One of the things that interests me almost as much as the technical deep dives on how things work are some of the introductory bits where the presenters try to put their product in context as it gives some very useful insight into the product designer.
One of the first things that jumped out at me was the way that David Flynn expressed the evolution of storage by defining the locality of the filesystem. I have a number of seminars where I address the topic in a similar but different way since I tend to be preoccupied about the lower levels of the storage stack, where the filesystem is just the last layer that goes on top.
But from the Hammerspace point of view, the most important thing about the filesystem in this context is that it's the metadata expression of the files that exist in a particular context.
It's all about the metadata
Fundamentally, the underlying architecture of Hammerspace is based on pNFS which is designed to separate the shared file metadata from the file access path. The result is that a namespace or a declared shared mount point may in fact be physically distributed on different back end NFS servers. And now that the mount point is pointing at the metadata service rather than a specific physical NAS, we can migrate (or duplicate!) the actual files across different physical systems transparently to the client while they are being used. There's a great article by Justin Parisi on NetApp's use of pNFS to give you some ideas of the potential that this unlocks (using an open protocol!)

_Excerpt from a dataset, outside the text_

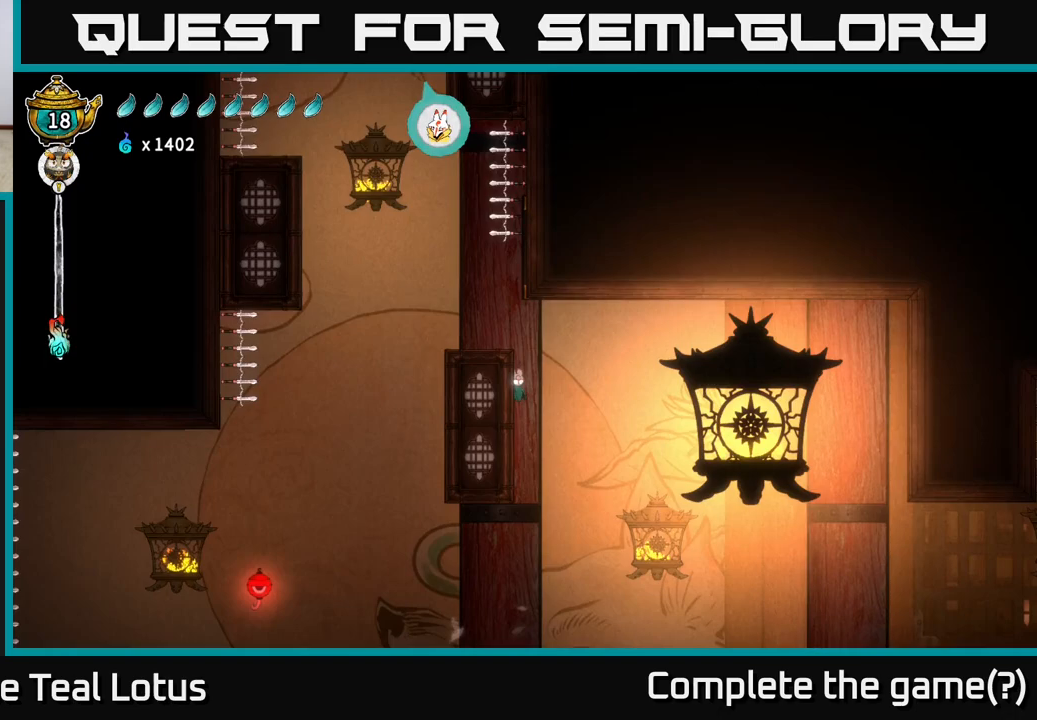
{"buttons": [], "left_stick": "center", "right_stick": "center", "events": [[17, "A", "down"], [300, "A", "up"], [483, "left_stick", "center"]]}
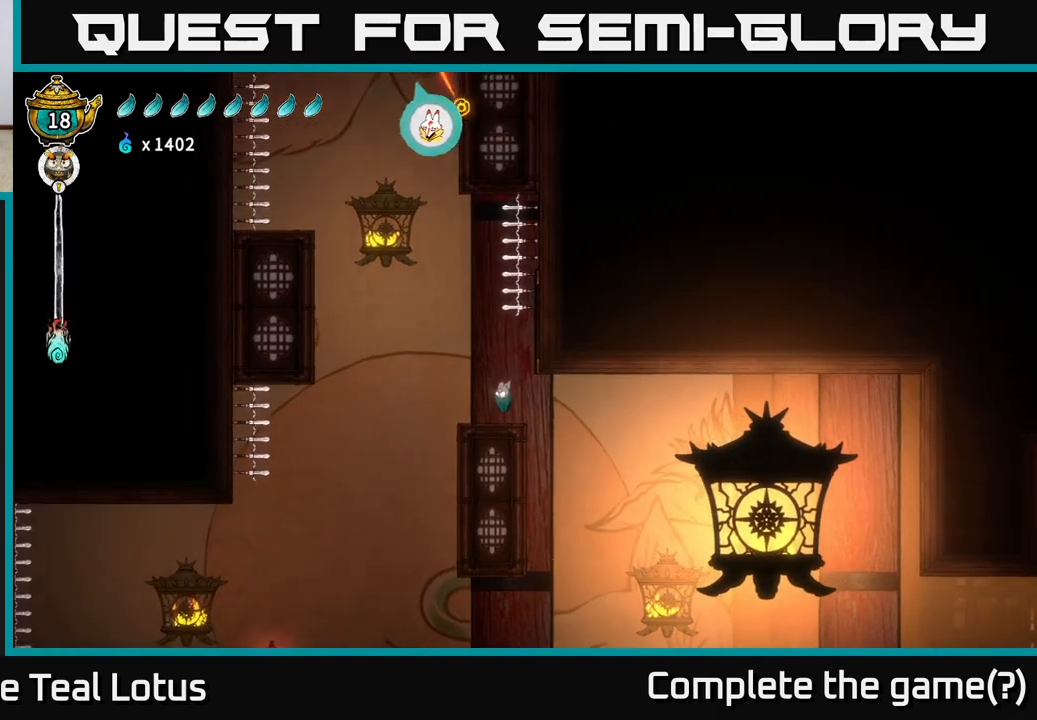
{"buttons": ["A", "R2"], "left_stick": "left", "right_stick": "center", "events": [[150, "left_stick", "left"], [217, "A", "down"], [500, "R2", "down"]]}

For the Windows folks out there, imagine DFS-N, but the granularity of definition is at the file level rather than at the share level. You connect to a share and the files that are served to you are chosen based on their relative proximity on the network.

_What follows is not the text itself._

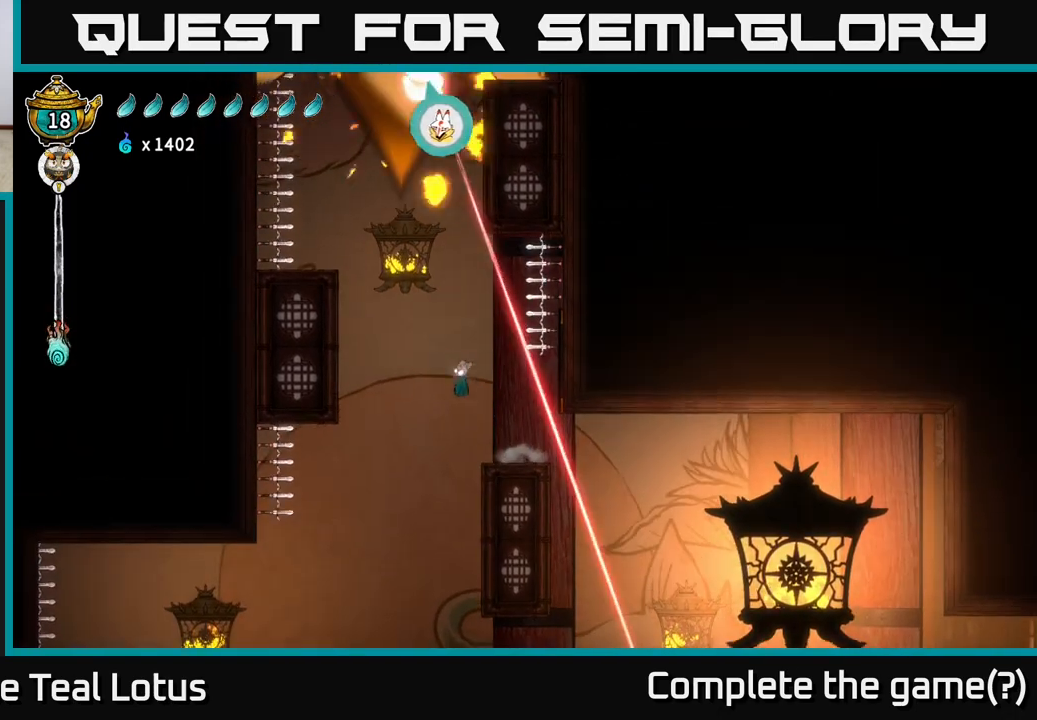
{"buttons": ["A"], "left_stick": "left", "right_stick": "center", "events": [[83, "A", "up"], [333, "A", "down"], [350, "R2", "up"]]}
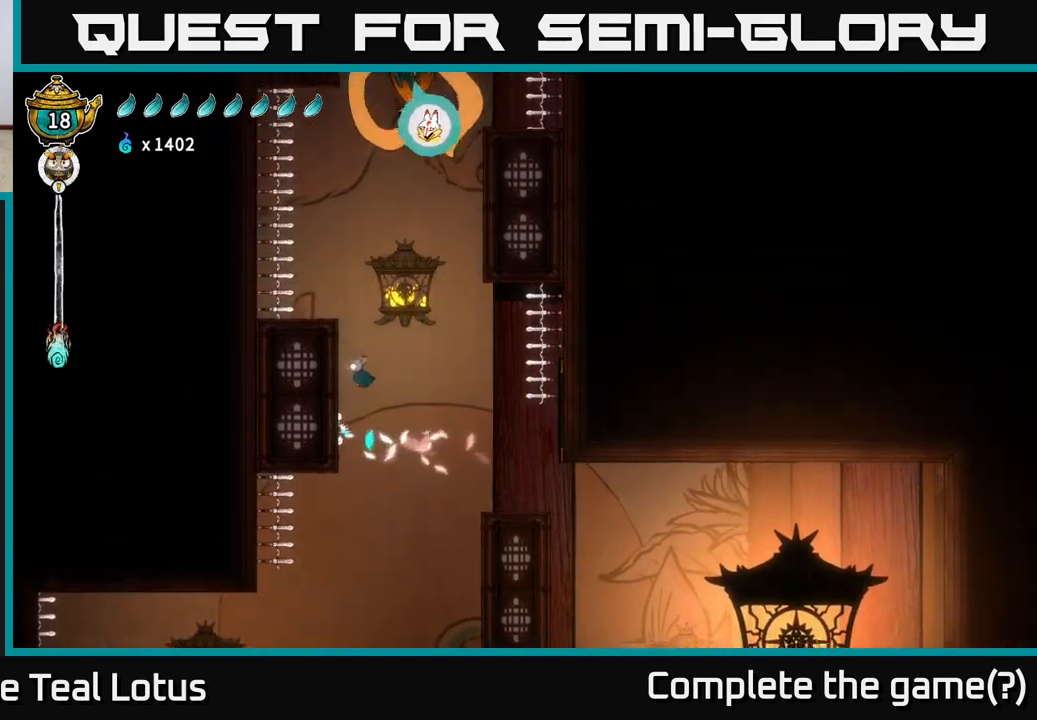
{"buttons": ["A"], "left_stick": "right", "right_stick": "center", "events": [[50, "A", "up"], [233, "A", "down"], [300, "left_stick", "right"]]}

Where this starts getting really interesting is when you have a pNFS compliant metadata service that is not limited to the basic file semantics of a traditional filesystem (ACLs, size, location, URI, state, etc.) but an arbitrarily extensible metadata set that can include structured key/value pairs or simple tags. And it's also really nice that that NFSv4 also includes performance and access telemetry in the metadata. So your metadata service knows who was accessing a file, from where, producing how many IOPS and consuming how much bandwidth. But it’s the arbitrarily extensible part of this mix that makes it really useful, where we imagine a scenario where the system contains back end placement rules that require that every file from a given share is duplicated – in the technical sense of having a copy of the data on another physical system, but from a metadata perspective is still the same file, just with a new additional access path – to a host that automatically runs some kind of scanning or ML algorithm on all new or modified files that arrive. The scanning tool can then take the results of it’s scan and add this additional information to the metadata associated with the file via API to the Hammerspace metadata service. The example given in the presentation was (the becoming classic) image recognition routine where it will add a tag stating that this photo contains a dog (or a cat, or an emu, or whatever). Once this tag has been filled in, the back end data mover notices that the tag is filled and then removes the duplicate instance from the server. More useful from a business perspective would be things like scanning for PII and tagging files appropriately so that proper data governance rules will be applied. No more nightly scans of file servers.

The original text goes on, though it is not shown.